In order to be certified as a class action, the class must also satisfy at least one of the class categories defined in Rule 23(b). The class here is certified under Rule 23(b)(3). Certification under Rule 23(b)(3) is appropriate where the Court finds that questions of law or fact common to the members of the class predominate over any questions affecting only indivictual members, and that a class action is superior to other available methods for the fair and efficient adjudication of the controversy.

DISCUSSION

I. Decertification

A. The Impermissible Use Class

JRK proffers several arguments in support of its motion for decertification, the vast majority of which are weak and well-worn. First, with respect to the Impermissible Use Class, JRK argues that the 510 individuals who signed arbitration agreements cannot be part of this action. (Memorandum of Law in Support of Defendant's Motion to Decertify the Impermissible Use Class and Adverse Action Classes ("Def. Mero.", ECF No. 152) at 7). Second, JRK argues that "individual inquiries will be necessary to determine whether the class members suffered any injury as a result of JRK's purported violation of § 1681b(b)(2) and what—if any—amount of statutory damages are appropriate to compensate class members if they are able to prove any injury[,]" and that these "individual inquiries" predominate over questions that are common to the class. Id. at 8. Third, JRK argues that because some class members signed the Standalone Disclosure Form in addition to signing the Standard Disclosure Form, commonality is no longer satisfied. Id. at 12. Id. Fourth, JRK asserts that Milbourne's claims are not typical, because: (1) Milbourne is not actually a member of the Impermissible Use Class; (2) Milbourne did sign a Standalone Disclosure Form, and did not sign an Arbitration Agreement, and therefore is not typical of those class members whose circumstances differ in those respects; and (3) Milbourne has disputed the validity of his signature, which is atypical. Id. at 15-16. Each of these arguments will be addressed in turn.

EXERCISES:
- a) According to the court excerpt, how many individuals signed arbitration agreements?
- b) In the rows, take the lines starting with the line with "Question: Which of" and going on through the line with "Question: Is green", and swap "positioned" for "located" while keeping everything else the same. Give back only those lines.

GIVEN RECORDS:
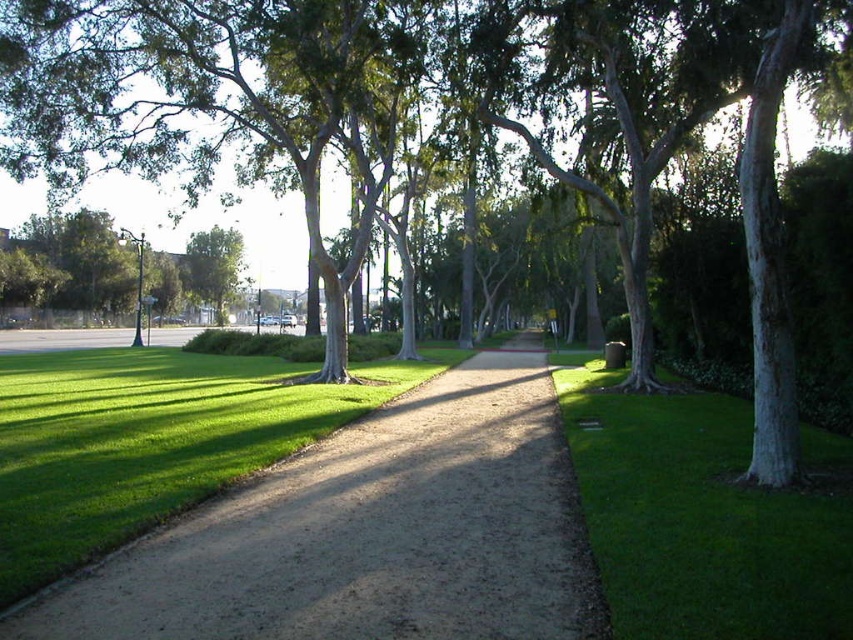
Question: Which point is farther to the camera?

Choices:
 (A) dirt path at center
 (B) green leafy tree at left
 (C) green grass at lower right

Answer: (B)

Question: Is dirt path at center in front of green leafy tree at left?

Choices:
 (A) no
 (B) yes

Answer: (B)

Question: Which of these objects is positioned farthest from the green leafy tree at left?

Choices:
 (A) green leafy tree at center
 (B) dirt path at center

Answer: (B)

Question: Is green grass at lower right positioned behind green leafy tree at left?

Choices:
 (A) no
 (B) yes

Answer: (A)

Question: Which object is positioned farthest from the green grass at lower right?

Choices:
 (A) green leafy tree at center
 (B) green leafy tree at left
 (C) dirt path at center

Answer: (A)

Question: Does dirt path at center appear under green leafy tree at center?

Choices:
 (A) yes
 (B) no

Answer: (A)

SOLUTIONS BY TASK:
- a) 510

- b)
Question: Which of these objects is located farthest from the green leafy tree at left?

Choices:
 (A) green leafy tree at center
 (B) dirt path at center

Answer: (B)

Question: Is green grass at lower right located behind green leafy tree at left?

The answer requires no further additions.